§ **EXERCISE**
Everything in the listing should be copied exactly, save for the pictures.

§ **INPUT DATA**
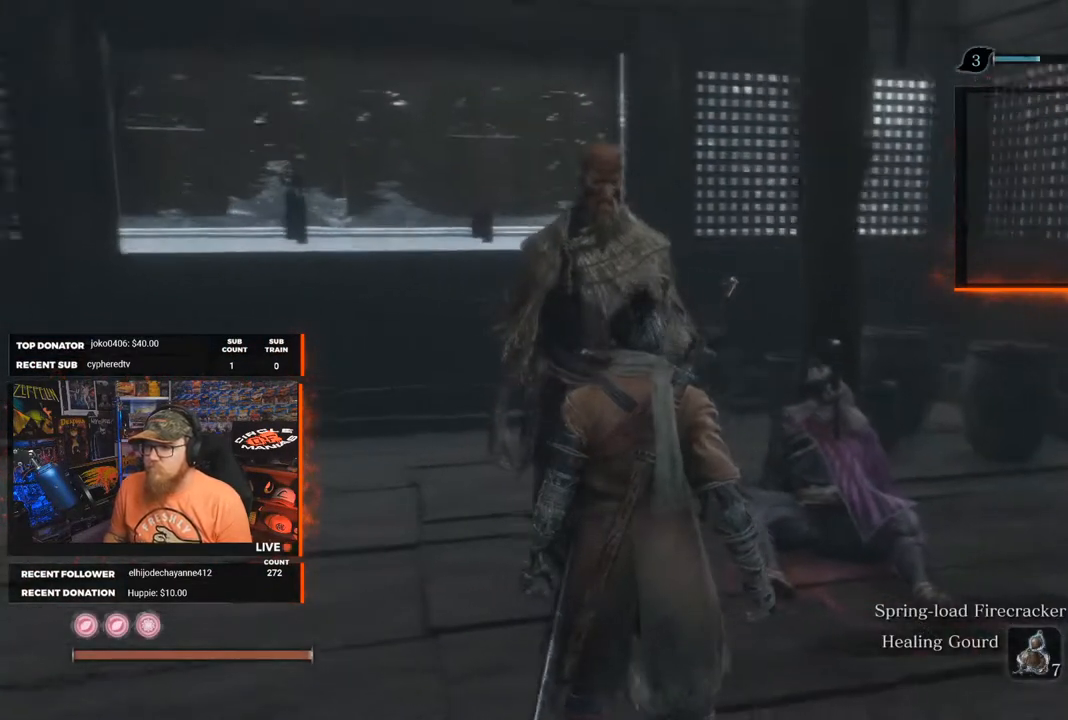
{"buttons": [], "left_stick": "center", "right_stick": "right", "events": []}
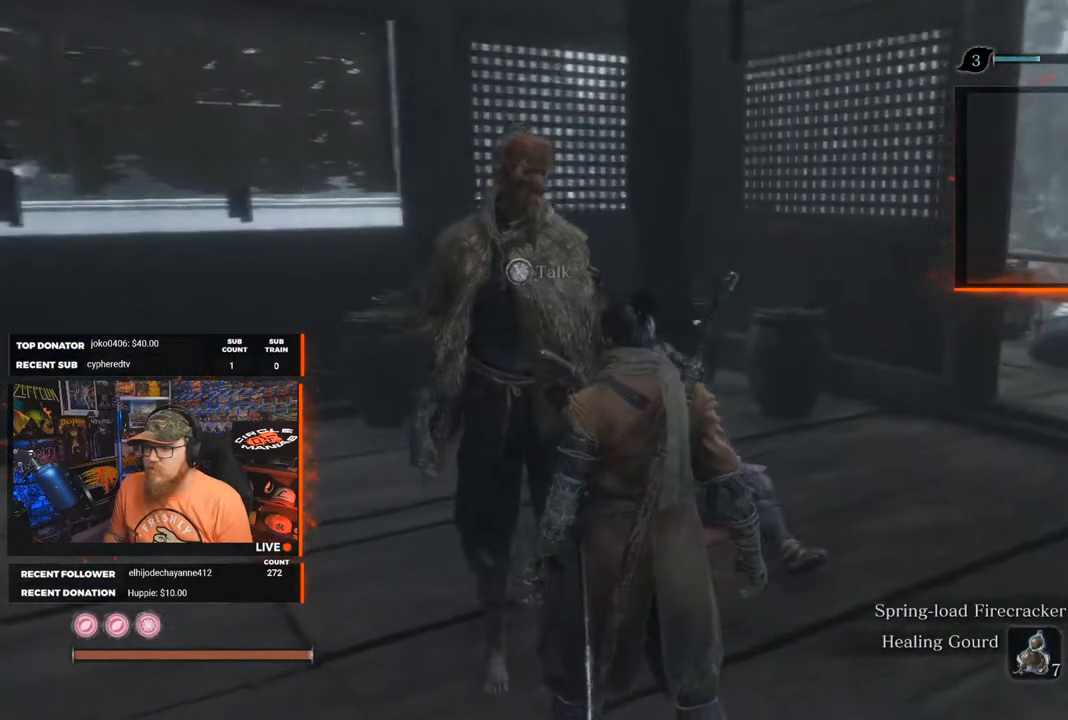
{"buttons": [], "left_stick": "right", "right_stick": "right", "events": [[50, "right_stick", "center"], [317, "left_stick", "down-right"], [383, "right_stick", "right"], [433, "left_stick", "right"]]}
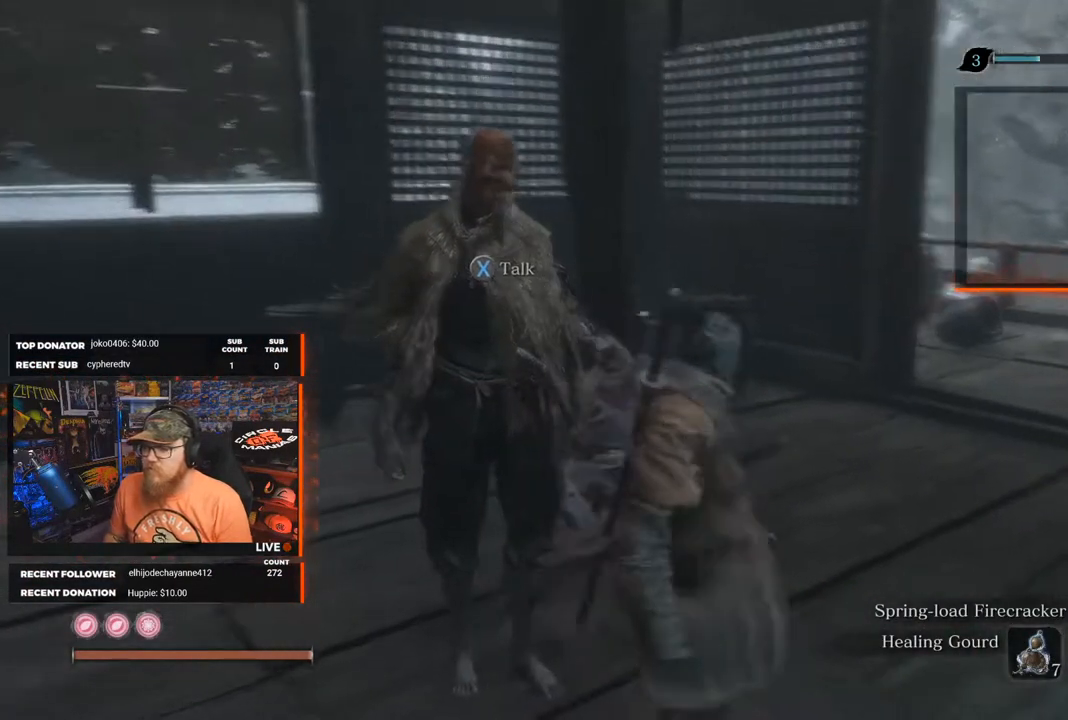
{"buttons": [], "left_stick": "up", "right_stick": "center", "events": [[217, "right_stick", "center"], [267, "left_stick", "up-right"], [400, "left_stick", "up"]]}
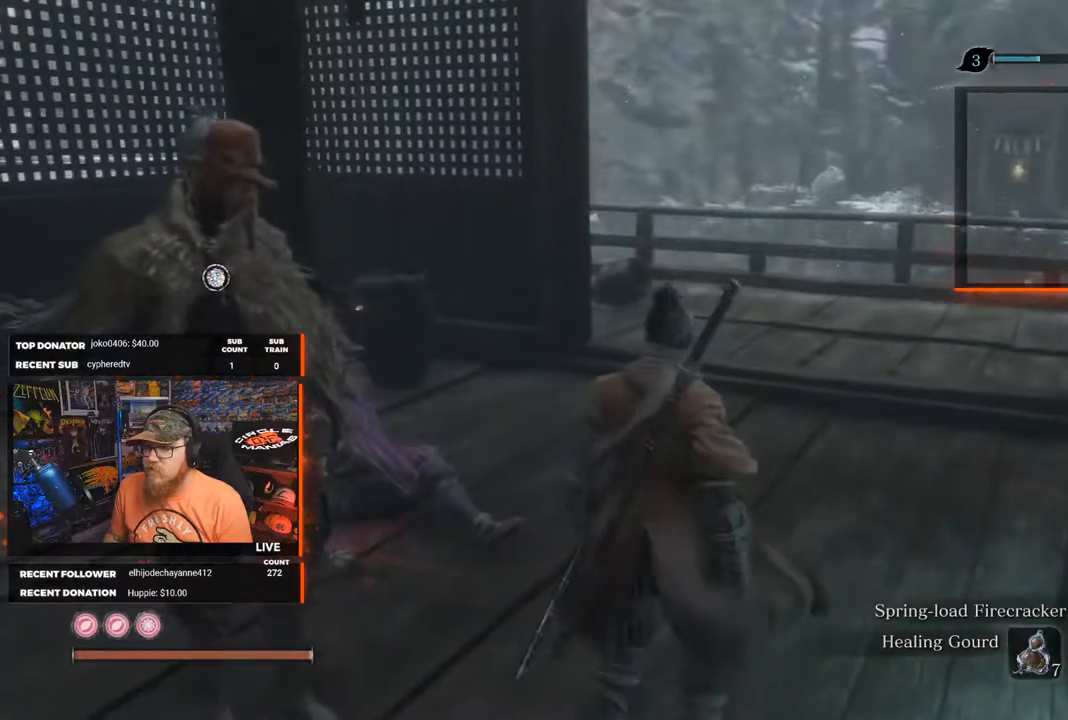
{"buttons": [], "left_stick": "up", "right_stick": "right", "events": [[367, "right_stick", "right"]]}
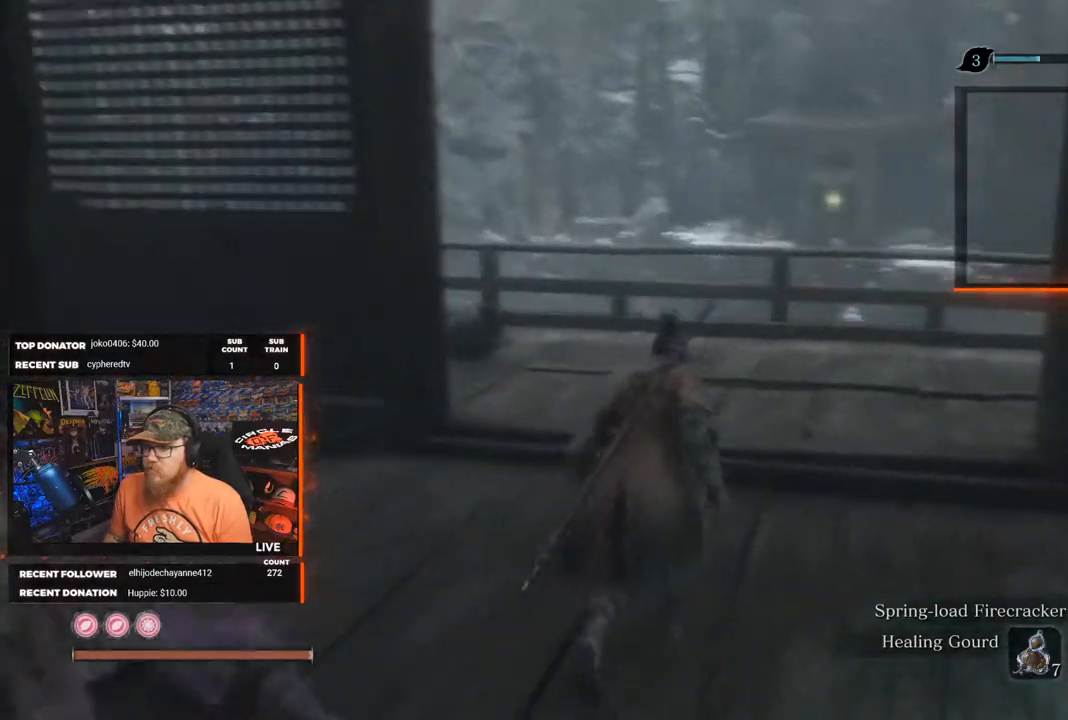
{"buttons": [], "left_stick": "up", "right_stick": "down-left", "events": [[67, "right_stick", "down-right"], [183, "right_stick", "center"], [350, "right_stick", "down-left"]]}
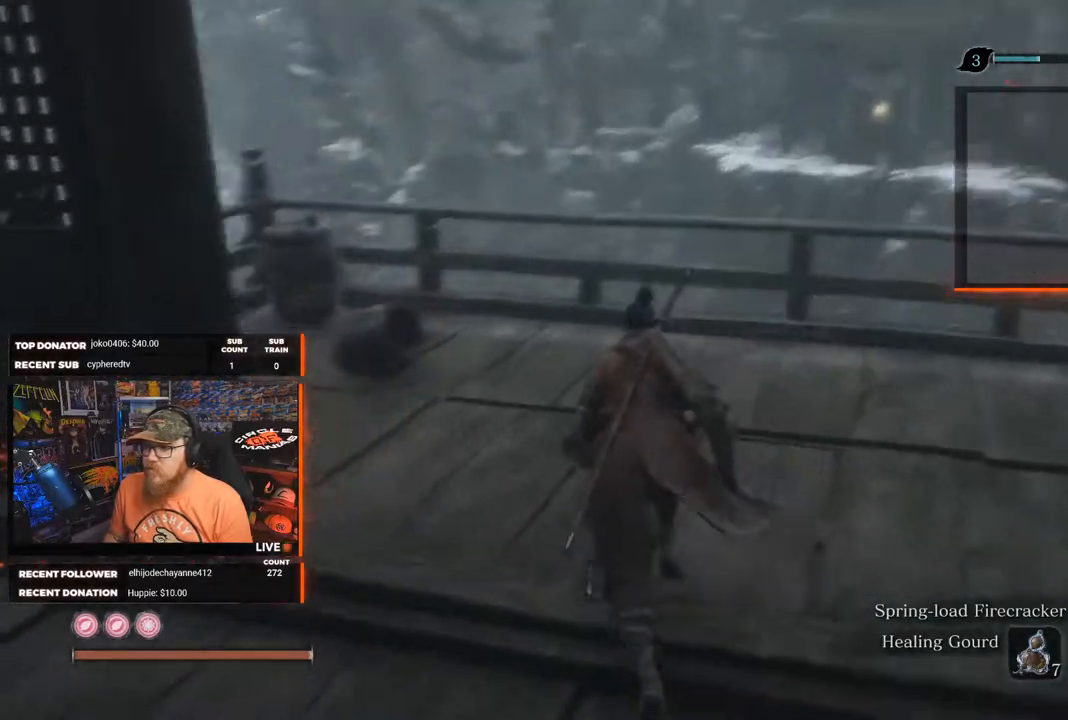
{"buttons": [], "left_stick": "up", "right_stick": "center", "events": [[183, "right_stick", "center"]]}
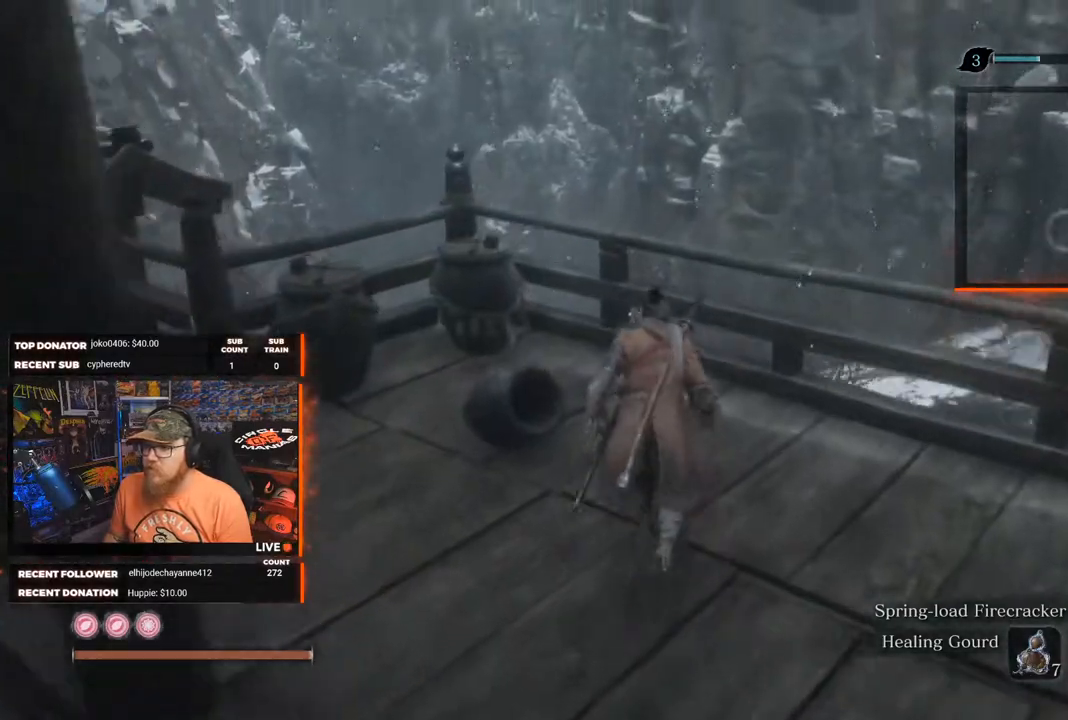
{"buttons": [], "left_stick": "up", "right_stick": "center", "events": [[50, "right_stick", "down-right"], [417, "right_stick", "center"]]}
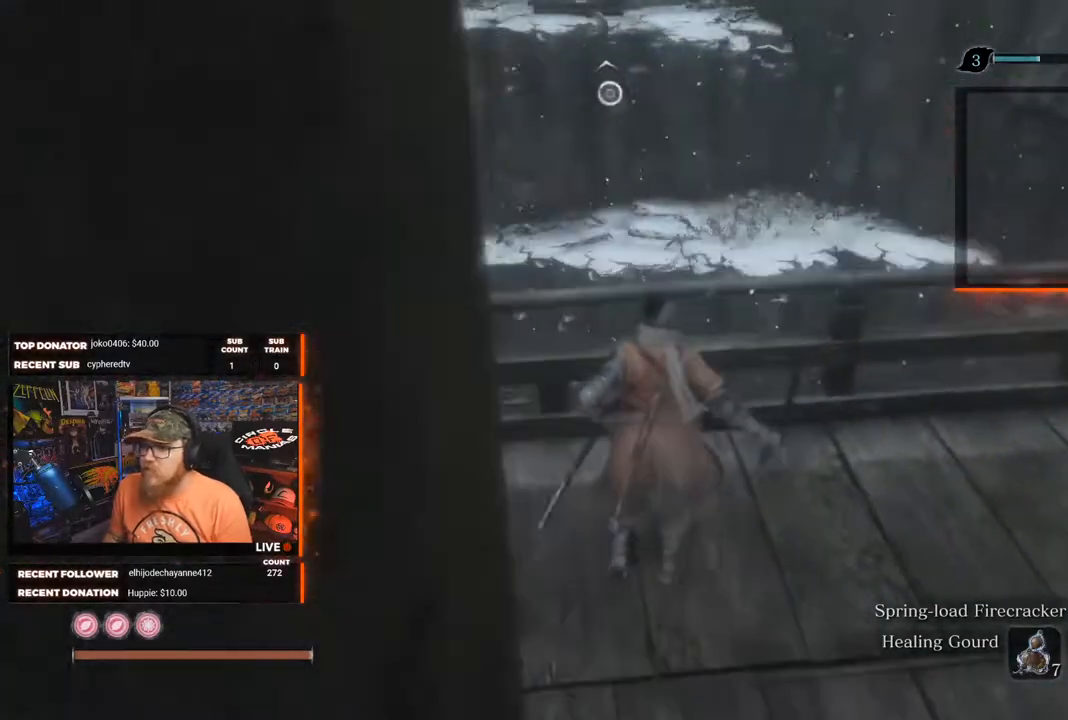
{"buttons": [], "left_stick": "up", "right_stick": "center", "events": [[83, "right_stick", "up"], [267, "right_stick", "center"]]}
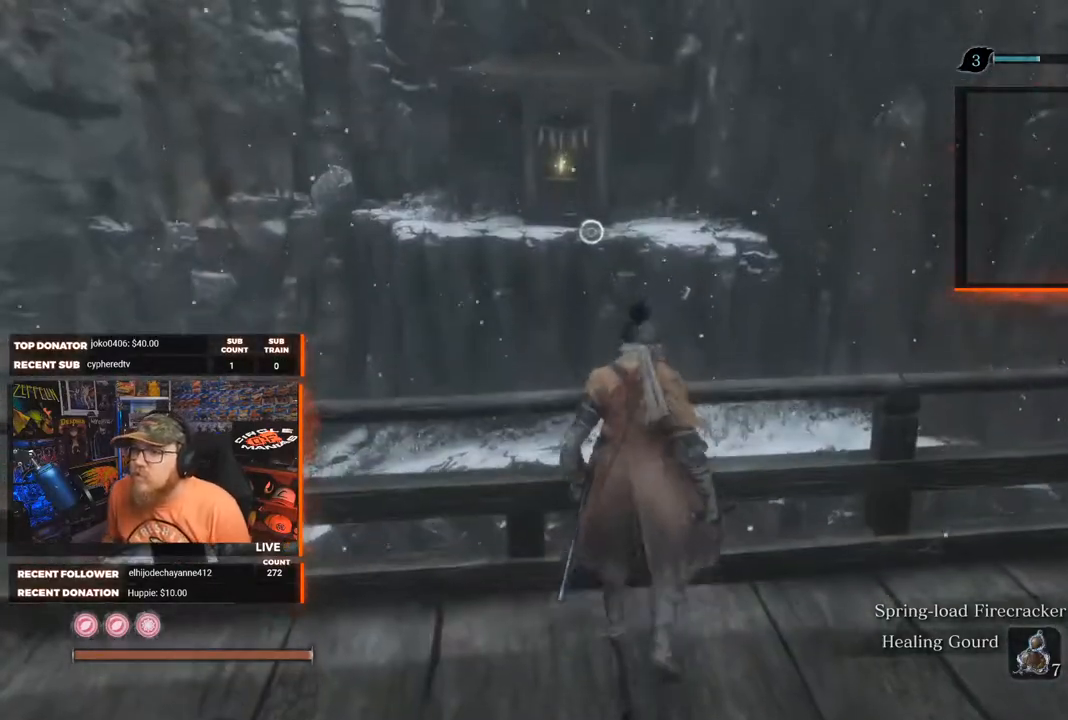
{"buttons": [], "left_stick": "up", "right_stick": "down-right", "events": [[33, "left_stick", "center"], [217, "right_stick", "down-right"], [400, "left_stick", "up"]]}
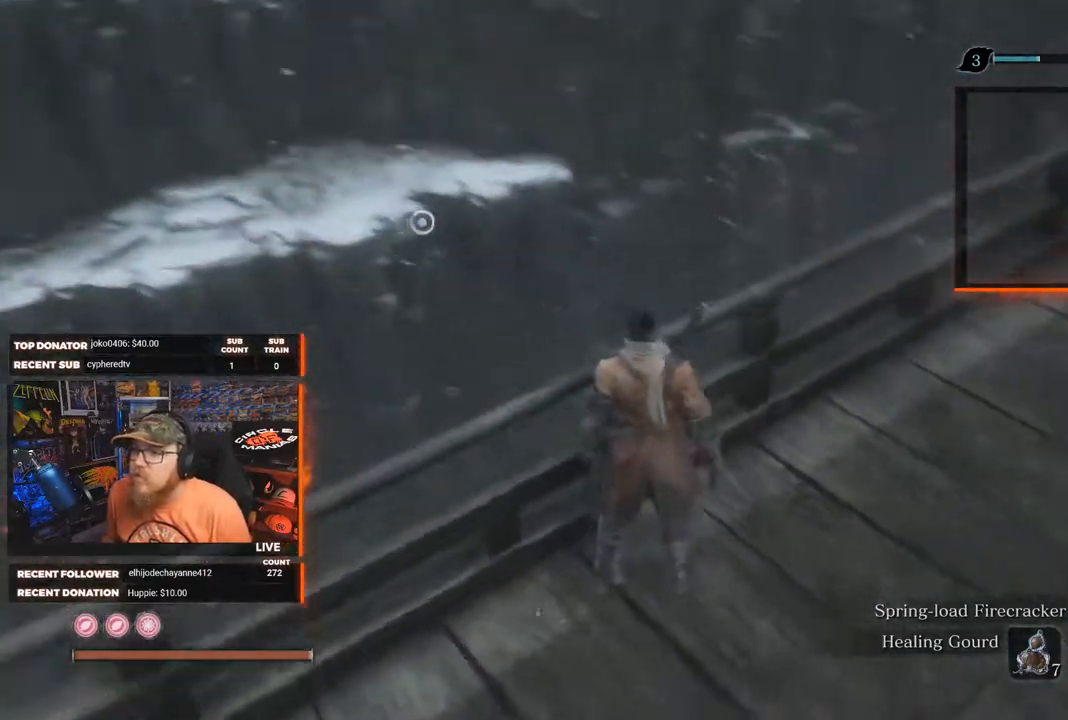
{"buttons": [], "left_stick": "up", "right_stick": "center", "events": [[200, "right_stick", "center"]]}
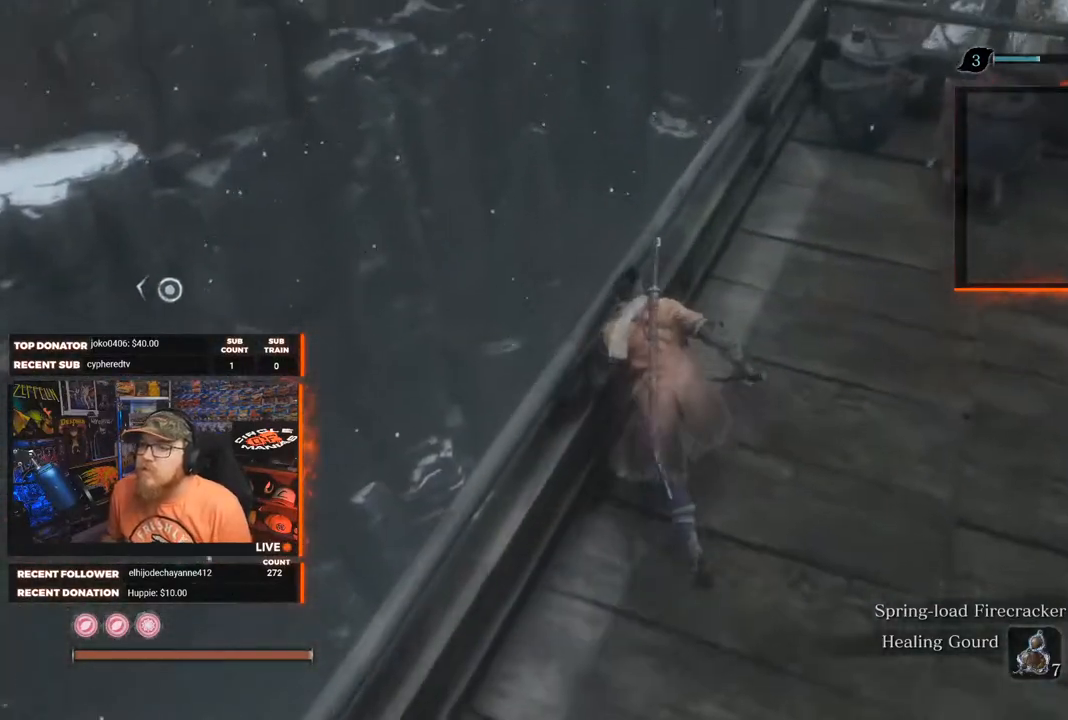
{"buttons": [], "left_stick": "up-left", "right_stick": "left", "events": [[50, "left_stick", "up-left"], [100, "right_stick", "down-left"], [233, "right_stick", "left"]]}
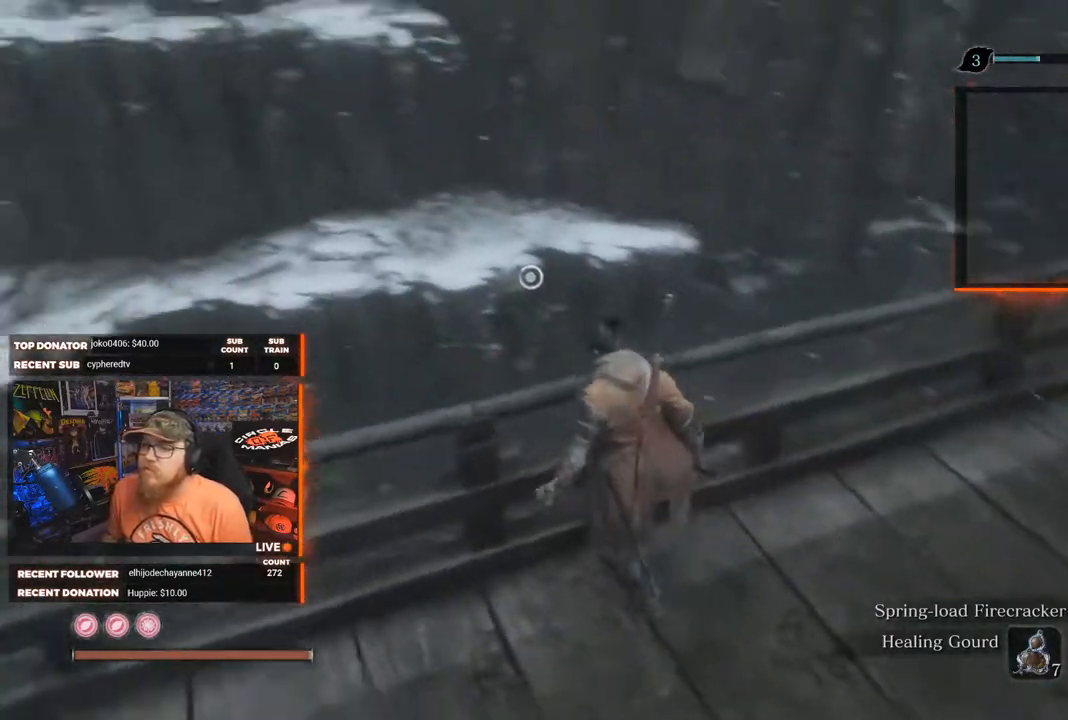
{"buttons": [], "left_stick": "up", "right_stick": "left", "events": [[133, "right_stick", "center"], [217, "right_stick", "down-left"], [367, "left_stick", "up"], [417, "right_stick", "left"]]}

§ **WRITTEN SOLUTION**
{"buttons": [], "left_stick": "center", "right_stick": "right", "events": []}
{"buttons": [], "left_stick": "right", "right_stick": "right", "events": [[50, "right_stick", "center"], [317, "left_stick", "down-right"], [383, "right_stick", "right"], [433, "left_stick", "right"]]}
{"buttons": [], "left_stick": "up", "right_stick": "center", "events": [[217, "right_stick", "center"], [267, "left_stick", "up-right"], [400, "left_stick", "up"]]}
{"buttons": [], "left_stick": "up", "right_stick": "right", "events": [[367, "right_stick", "right"]]}
{"buttons": [], "left_stick": "up", "right_stick": "down-left", "events": [[67, "right_stick", "down-right"], [183, "right_stick", "center"], [350, "right_stick", "down-left"]]}
{"buttons": [], "left_stick": "up", "right_stick": "center", "events": [[183, "right_stick", "center"]]}
{"buttons": [], "left_stick": "up", "right_stick": "center", "events": [[50, "right_stick", "down-right"], [417, "right_stick", "center"]]}
{"buttons": [], "left_stick": "up", "right_stick": "center", "events": [[83, "right_stick", "up"], [267, "right_stick", "center"]]}
{"buttons": [], "left_stick": "up", "right_stick": "down-right", "events": [[33, "left_stick", "center"], [217, "right_stick", "down-right"], [400, "left_stick", "up"]]}
{"buttons": [], "left_stick": "up", "right_stick": "center", "events": [[200, "right_stick", "center"]]}
{"buttons": [], "left_stick": "up-left", "right_stick": "left", "events": [[50, "left_stick", "up-left"], [100, "right_stick", "down-left"], [233, "right_stick", "left"]]}
{"buttons": [], "left_stick": "up", "right_stick": "left", "events": [[133, "right_stick", "center"], [217, "right_stick", "down-left"], [367, "left_stick", "up"], [417, "right_stick", "left"]]}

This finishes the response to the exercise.